Wednesday, September 27, 2006

An afternoon with Montesinos

It is always exciting to see, in person, a living part of history. I’ve had the opportunity to do so in attending concerts of jazz legends such as Horace Silver, Benny Carter, and Sonny Rollins. I have sat in an auditorium in Havana listening to Fidel Castro speak for hours. This summer in Dublin Airport my father and I exchanged a few words with John Hume. But today was the first day that I have ever been so close (less than 10 feet behind) someone with 74 judicial processes open against him. I certainly don’t mean to place Vladimiro Montesinos in the same category as a jazz great or a Noble Peace Prize winner—but he certainly is a notable, albeit infamous, figure of Peru’s recent political history.

    “Despite his questionable connections, Montesinos had played an influential, often malign role in almost every area of Peruvian life: for the last ten years of the 20th century, unelected, he co-governed the country. All those who care about Peru’s future—and that indeed of any other small country—need to ask themselves how this could have been allowed to happen.”
    — Sally Bowen and Jane Holligan, The Imperfect Spy: The Many Lives of Vladimiro Montesinos (Lima: Peisa, 2003).


Democracy, rule of law, and human rights in Peru were shelved while Montesinos was both advisor to former President Alberto Fujimori and the de facto chief of the SIN, el Servicio de Inteligencia Nacional (the National Intelligence Service). The Fujimori/Montesinos era was marked by corruption, extortion, and blackmail, not to mention instances of extrajudicial killings and “disappearances” of suspected subversives. For more information about Peru under Fujimori, I suggest reading the second chapter of Human Rights Watch’s Probable Cause: Evidence Implicating Fujimori. For more information about Montesinos, I suggest The Imperfect Spy (which is unfortunately out of print) or transcriptions of the Vladivideos.

Today Montesinos is incarcerated at the Callao Naval Base. Just last week he received 20 years for selling arms to the Revolutionary Armed Forces of Colombia-People's Army (Fuerzas Armadas Revolucionarias de Colombia-Ejército del Pueblo, or FARC-EP). This afternoon, I heard a judge sentence him to 6 years in prison and a civil repatriation fine of S/. 1,500,000.00 ($461,254.61) for corruption. This was the first sentencing and Montesinos and his lawyers are appealing. A list of his sentences to date can be found here.

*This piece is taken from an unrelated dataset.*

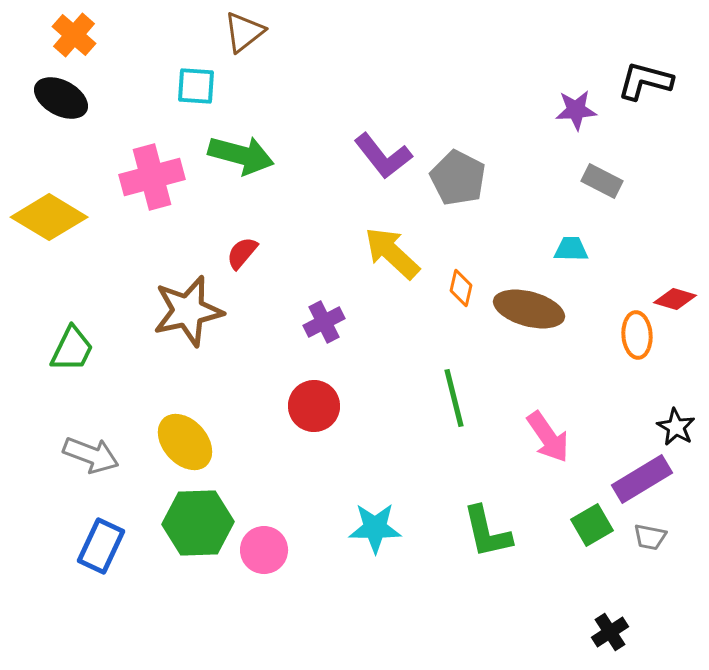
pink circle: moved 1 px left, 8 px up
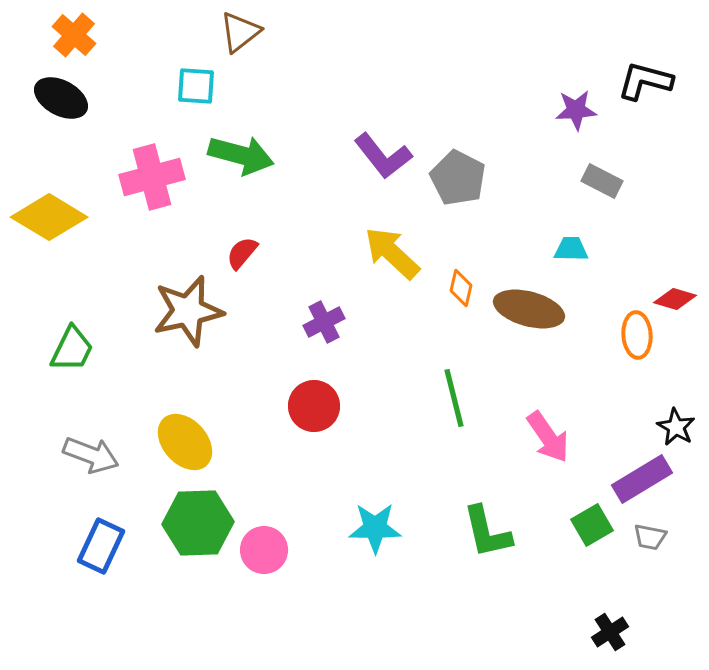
brown triangle: moved 4 px left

The man reading the 40-minute-long sentence spoke faster than the Micro Machine Man, but this is my understanding of the case: Sometime back in the 1990s, some members of congress publicly claimed that the taxes Montesinos had paid didn’t correspond with the actual balance in his accounts. Montesinos obliged some auditors of SUNAT, Superintendencia Nacional de Administración Tributaria, to fix the imbalance and make his accounts appear legal. A handful of people, including the then director of SUNAT and an ambassador, ended up getting involved and they are all on trial for this case. Montesinos is the only one of the group who is currently incarcerated. The argument of the others is that they were coerced into fixing the books / aiding in the cover-up. For instance, one of the auditors was either pregnant or had a child at the time. She’d heard about disappearances and didn’t want to risk not following orders, even if she broke the law in doing so. This case raises interesting considerations such as: if someone is coerced into breaking the law by governmental authorities, is there or is there not a point after which s/he is no longer responsible for her/his actions and, if so, what is that point?

I plan on seeking out more afternoon visits with Montesinos for the public trials of the La Cantuta/Barrios Altos cases.